8 responses to “Guest post & giveaway by author, Elisa Lorello (Ordinary World)

  1. I can see adding a pick of humor to lighten up a serious situation but do you think we should ever do the opposite? Does adding a bit of seriousness to a humorous situation give it more reality?

  2. Larry

    The first time I scattered some of Robin’s ashes it was on the shore of Duncan Bay, Which is near Cheboygan Mi, just south of the Straights of Mackinac on the East side of the Mitten. It was a place Robin loved so I wanted that to be the first place we visited. It was dead calm and as soon as the ashes started dropping a gust of wind kicked up she got me. She just showed up and started playing with me, I am quite sure of it.

  3. I love the Mel Brooks story- that is a great example of mixing humor and sadness. I don’t know I am courageous enough to do it in my own writing, but perhaps it’s time to try!

  4. Elisa

    “Does adding a bit of seriousness to a humorous situation give it more reality?”

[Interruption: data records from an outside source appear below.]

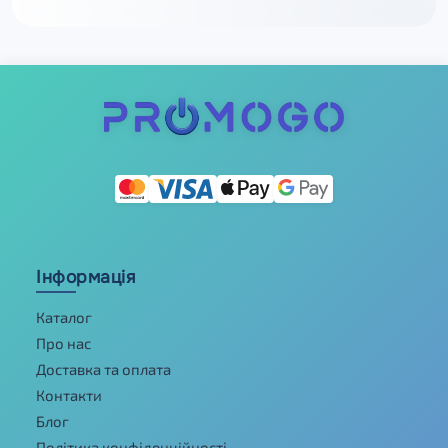
Інформація
Каталог
Про нас
Доставка та оплата
Контакти
Блог
Політика конфіденційності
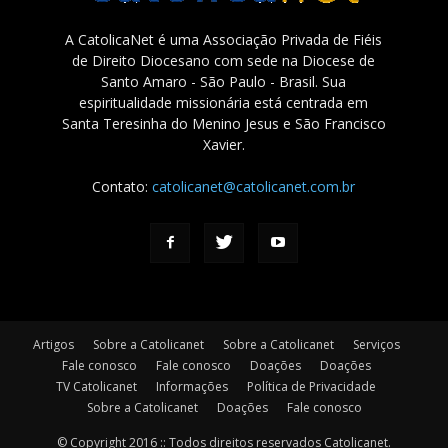
A CatolicaNet é uma Associação Privada de Fiéis
de Direito Diocesano com sede na Diocese de
Santo Amaro - São Paulo - Brasil. Sua
espiritualidade missionária está centrada em
Santa Teresinha do Menino Jesus e São Francisco
Xavier.
Contato:
catolicanet@catolicanet.com.br
Artigos
Sobre a Catolicanet
Sobre a Catolicanet
Serviços
Fale conosco
Fale conosco
Doações
Doações
TV Catolicanet
Informações
Política de Privacidade
Sobre a Catolicanet
Doações
Fale conosco
© Copyright 2016 :: Todos direitos reservados Catolicanet.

    Jodi- it probably would, but I don’t know that I would want to. I don’t mind having some degree of suspended reality in fiction, especially when it comes to comedy. Mind you, I’m not talking about the genre of fantasy in which other worlds and peoples are created, but an escort and a writing professor becoming friends is ok by me, as are two turkeys running loose in the White House Press Secretary’s office (I’m referring to The West Wing).

    Melissa-
    Go for it!

    Larry-
    You do realize I’m going to have to steal that story from you now… 😉

  5. Bailey

    This looks like an excellent read! Although I haven’t read ‘Faking It,’ ‘Ordinary World’ seems like it would be a great introduction to this style of writing. I am always interested in finding authors who can successfully use humor in any context, since I think it’s a very challenging aspect of writing.

  6. Elisa,
    When I first saw your question: “Mixing comedy with grief: Can it be done?” my initial thought was, of course not! But in reading the rest of your post, I remembered also laughing (and crying) at my parents’ funerals as we exchanged family stories and fond reminiscences. Sometimes humor is the only thing that gets you through a painful situation. Your new book sounds intriguing.